My husband would talk to Sergei when he was out in the yard or talking a walk.  He was quiet and friendly, and he would bring Leah by on Halloween to trick or treat.  She wasn’t dressed up with more than kitty ears or a bright scarf.  She would just whisper the words; behind the smile she seemed to be somewhere else.  I wanted to say more to her but the words would catch in my throat; I didn’t know how to engage her and was afraid of making mistake and thus offending sweet Sergei.  I wanted to ask him about her but did not want to be rude.   So, to make up for being at such a loss, I waved and smiled whenever I saw them.

Watching the van one morning I remember thinking, “This is a kind of life I know nothing about.”  And later that morning on the train to Boston I recalled my Aunt Billie, who, in a previous generation’s vernacular, “was a little slow.”  The family talked about how Billie had gone to some of the same schools as Rosemary Kennedy, a remark whose significance was lost on me at the time.  Billie lived with our family for a brief time (a summer, maybe?) during which I worshiped her as she made fabulous art on our dining room table.  I was probably 8 or 9, and it never occurred to me to treat her any differently or feel that her faculties were diminished.  She made beautiful ink and paint designs on fabric interfacing – gorgeous flowers in vibrant colors that spread deliciously through the fibers.  Our mother had them framed and put them up all over the house.

When Aunt Billie died from kidney problems in her late 40s. I was 11 years old and the only one who got to attend the funeral in Philadelphia with my mother, and I was allowed to choose from among her things something to remember her by.  I don’t recall seeing any painting among her few things, so I chose a small needlepoint of a butterfly and her clock radio.  (In 1974, a clock radio was a big deal.)  I knew my connection to Billie was special, but I didn’t much think about how or why.  I loved the attention she gave me; she was an artist and I wanted to be one, that was all.
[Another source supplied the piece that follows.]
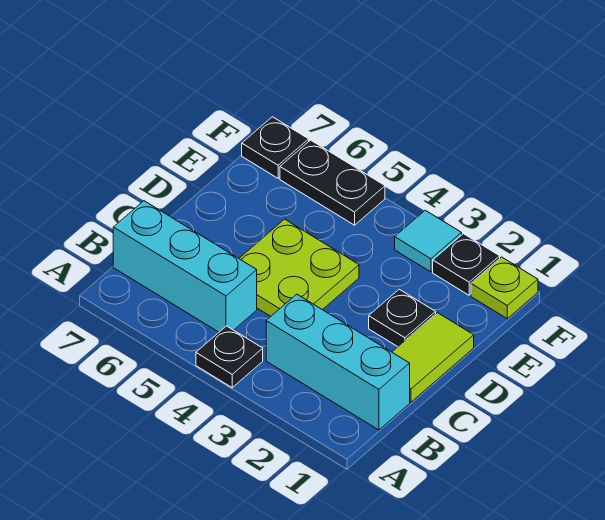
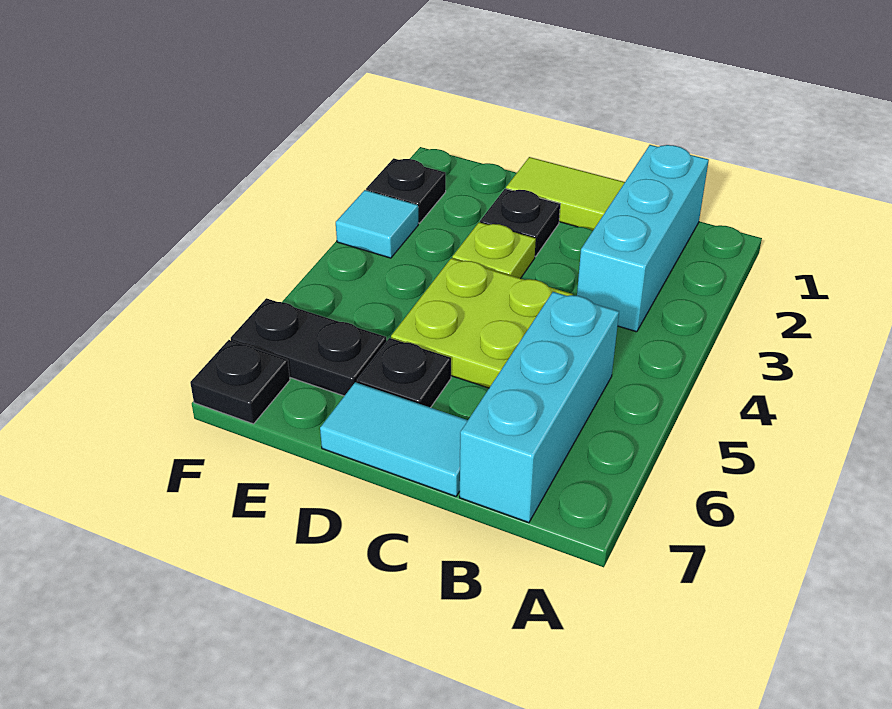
black 1x1 plate [196,326,263,388] -> black 1x1 plate moved to [357,338,451,408]
none -> cyan 1x2 tile [320,382,468,496]
lime 1x1 plate [471,257,538,319] -> lime 1x1 plate moved to [452,222,536,278]
black 1x2 plate [280,140,385,225] -> black 1x2 plate turned to [231,298,387,396]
I still have the needlepoint tucked away somewhere, but better yet I now have several of her paintings.  A few years ago we were redecorating our upstairs and I decided to have some of them reframed – the faded dark mats and speckled antiqued wood frames were decades out of date and didn’t seem to match the art.  At the framers I chose thick white beveled mats and simple black frames, and I asked the framer to remove one painting from the old frame so we could see how it would look when it was finished.  It was then that I saw that the previous framers had backed the paintings with brown kraft paper, which, for all these years, had shone through the translucent interfacing and muddied the pigments.  When we backed the art with white paper the true colors burst forth.

All of those years, muted and misunderstood, Aunt Billie’s art was there for us to see but not in the colors she had intended.  Mom had done her best to give Billie all she needed, a place to live, the tools and a place for her artistic expression, but still the world couldn’t wholly appreciate her gift because she lived and worked on the periphery.  And as I grew up I didn’t notice the difference between the bright paintings on the table and the ones muted by the brown paper backing; I don’t think anyone did.  By then I knew what it meant to be in the same school as Rosemary Kennedy and had blindly accepted that the margins of society were okay for some kinds of people.

Now the school van comes to my house and the art is by my child, and we are doing everything we can to stay engaged in our community and steer clear of the margins.  We go to the public school and advocate for a program that is supportive and inclusive to the greatest and most practical extent.  Often it’s difficult – the margins are quiet and there are some people who need the space to be there.  But the decision has to be ours; we have the right to choose where we will be happy and how we want to belong.  And as we go, we will learn and we will show the people whose vision is obscured by the brown paper how they can remove those old dull perceptions so that they can appreciate what our true colors are.